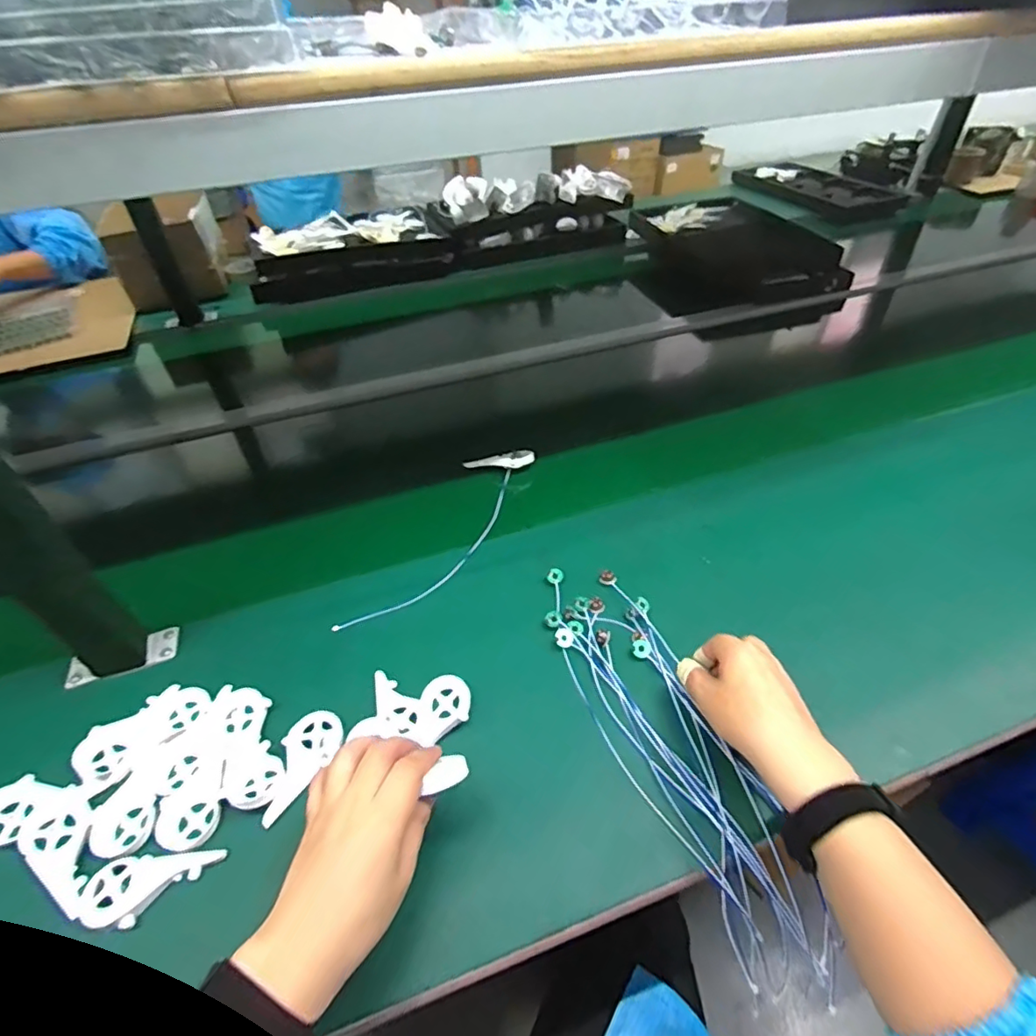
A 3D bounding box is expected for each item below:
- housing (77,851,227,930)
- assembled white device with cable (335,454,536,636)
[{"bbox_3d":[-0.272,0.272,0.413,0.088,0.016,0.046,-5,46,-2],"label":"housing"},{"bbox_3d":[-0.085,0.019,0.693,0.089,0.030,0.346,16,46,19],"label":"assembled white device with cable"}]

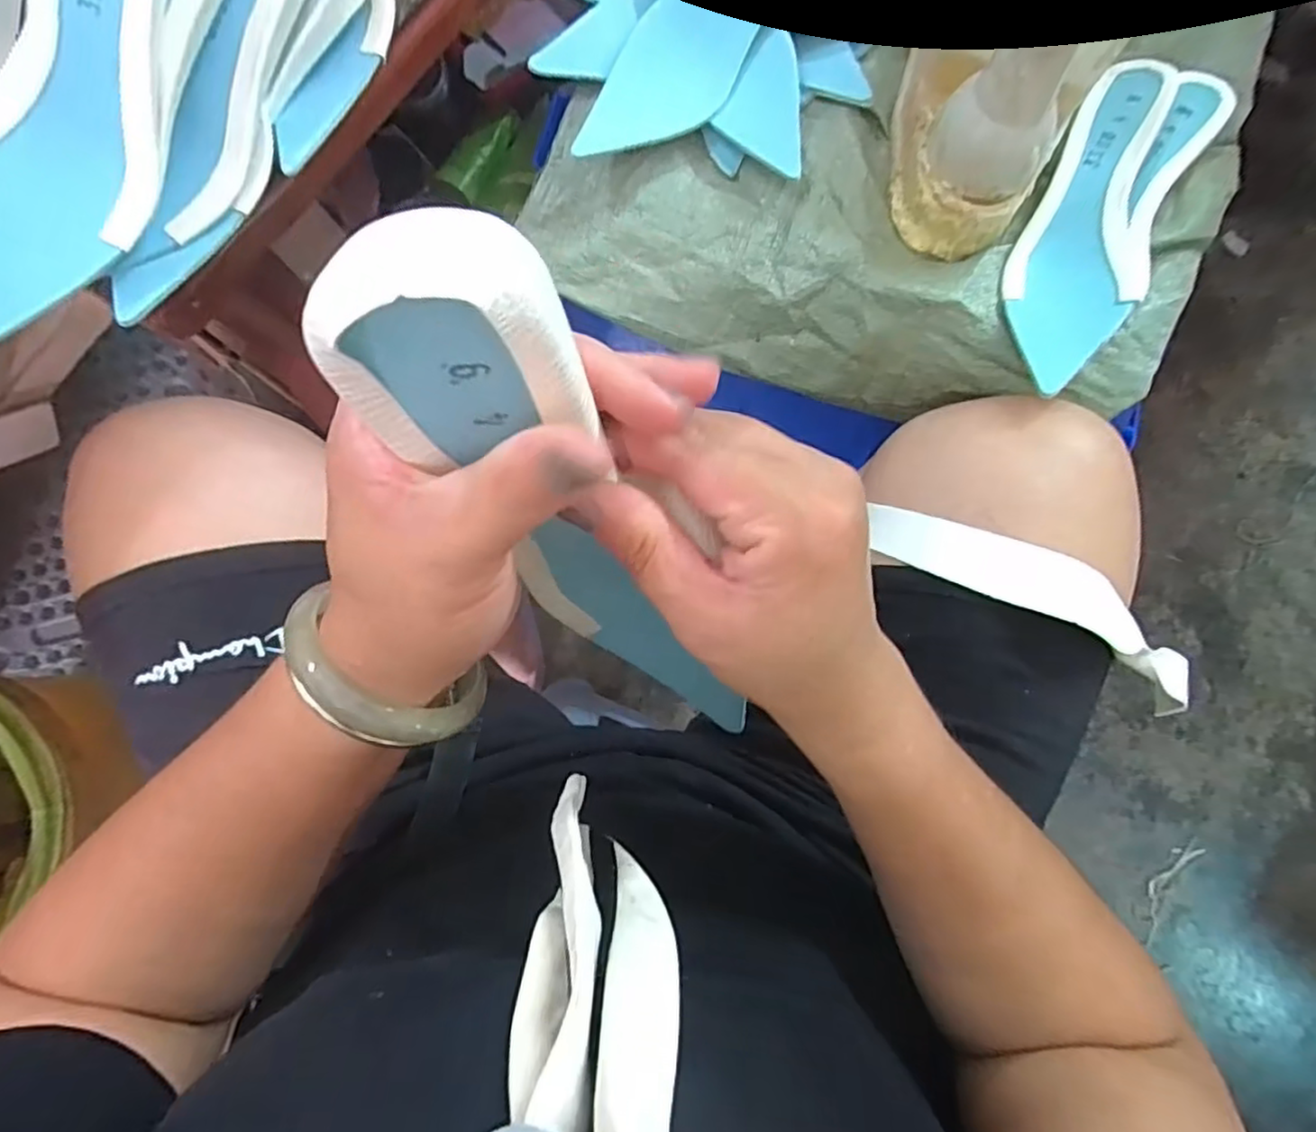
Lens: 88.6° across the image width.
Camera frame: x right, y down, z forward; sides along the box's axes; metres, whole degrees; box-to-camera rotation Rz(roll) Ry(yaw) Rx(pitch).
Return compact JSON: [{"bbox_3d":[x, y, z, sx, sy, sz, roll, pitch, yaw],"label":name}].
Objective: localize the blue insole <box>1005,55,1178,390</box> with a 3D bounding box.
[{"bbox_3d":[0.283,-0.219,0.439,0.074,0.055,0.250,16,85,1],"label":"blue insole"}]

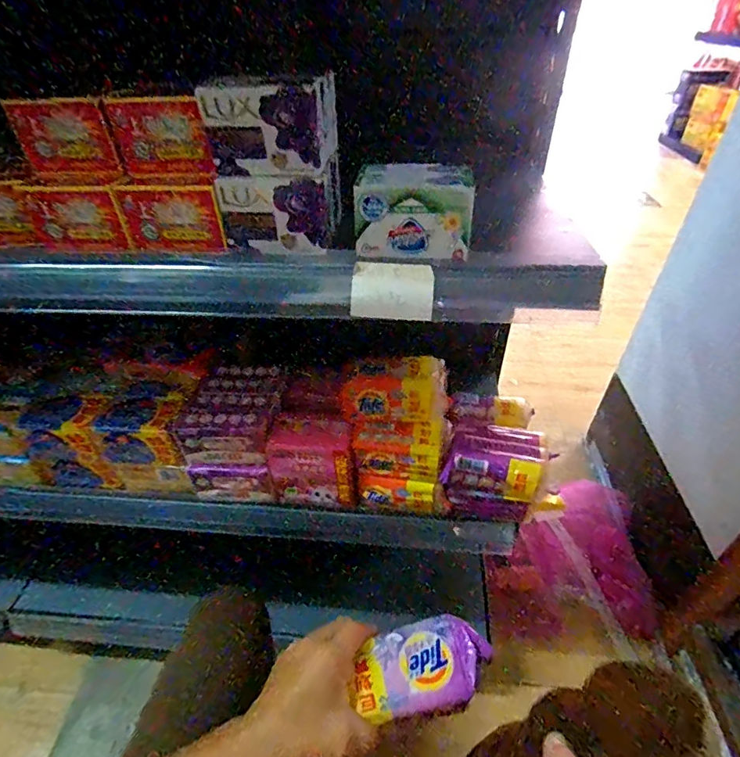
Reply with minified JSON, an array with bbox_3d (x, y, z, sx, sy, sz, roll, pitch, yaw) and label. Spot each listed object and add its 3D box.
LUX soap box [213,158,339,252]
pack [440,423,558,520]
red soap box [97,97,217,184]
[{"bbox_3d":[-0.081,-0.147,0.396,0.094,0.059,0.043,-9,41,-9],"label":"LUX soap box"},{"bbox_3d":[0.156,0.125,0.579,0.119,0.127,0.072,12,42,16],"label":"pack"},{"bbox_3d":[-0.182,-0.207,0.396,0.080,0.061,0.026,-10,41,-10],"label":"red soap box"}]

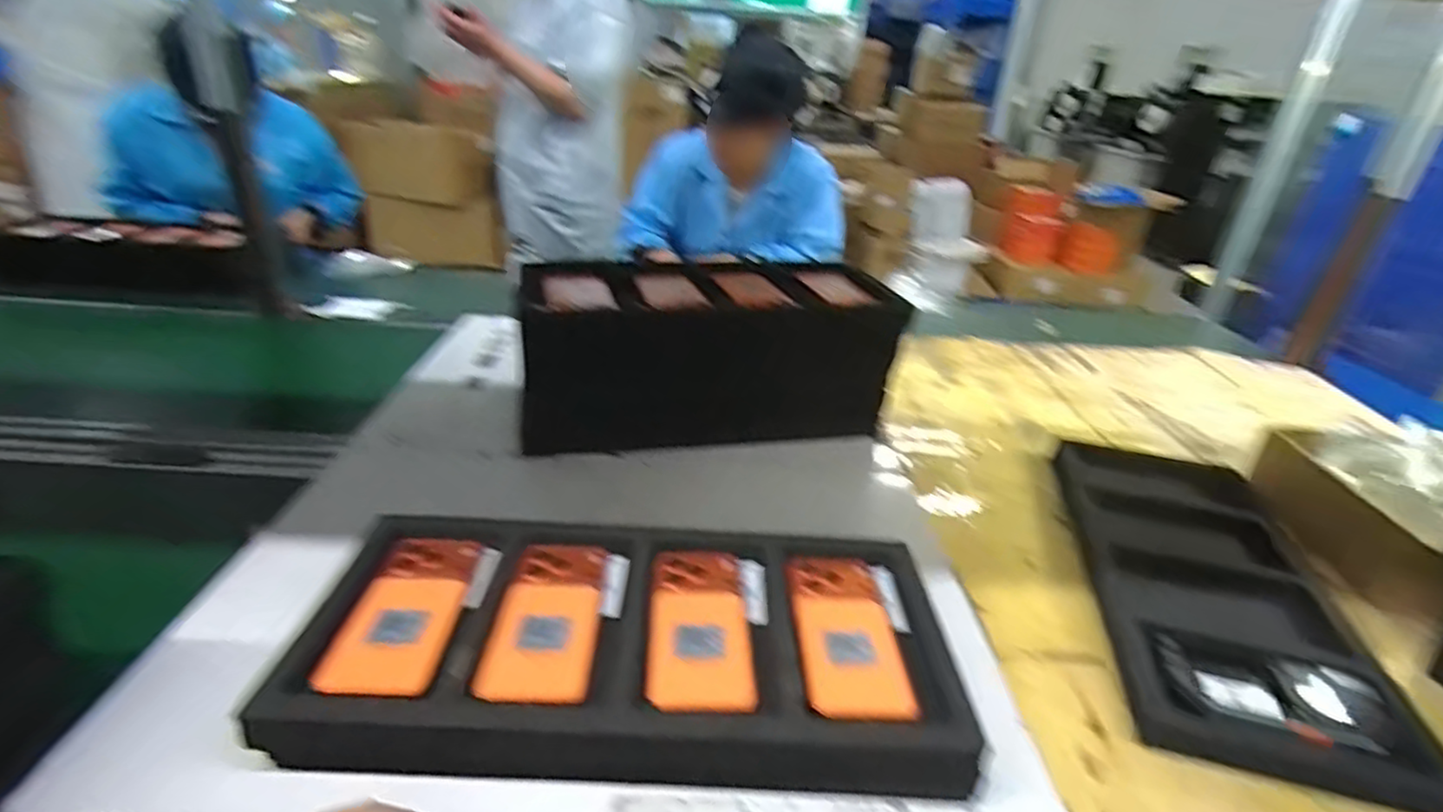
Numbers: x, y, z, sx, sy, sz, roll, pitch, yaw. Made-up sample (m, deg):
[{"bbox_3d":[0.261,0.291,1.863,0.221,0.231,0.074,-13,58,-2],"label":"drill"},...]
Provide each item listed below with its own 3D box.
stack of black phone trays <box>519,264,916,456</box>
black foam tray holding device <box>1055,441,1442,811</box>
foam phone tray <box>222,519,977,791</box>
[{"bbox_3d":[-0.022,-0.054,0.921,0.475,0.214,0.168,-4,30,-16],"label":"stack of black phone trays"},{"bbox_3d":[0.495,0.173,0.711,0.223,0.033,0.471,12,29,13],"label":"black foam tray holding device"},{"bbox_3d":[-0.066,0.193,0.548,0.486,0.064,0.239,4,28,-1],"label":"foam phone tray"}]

- [EXERCISE PROMPT]
Copy out all lines of the material containing the word "listed".

- [EXERCISE ANSWER]
Reply with minified JSON, an array with bbox_3d (x, y, z, sx, sy, sz, roll, pitch, yaw) and label. Spot each listed object and add its 3D box.
Provide each item listed below with its own 3D box.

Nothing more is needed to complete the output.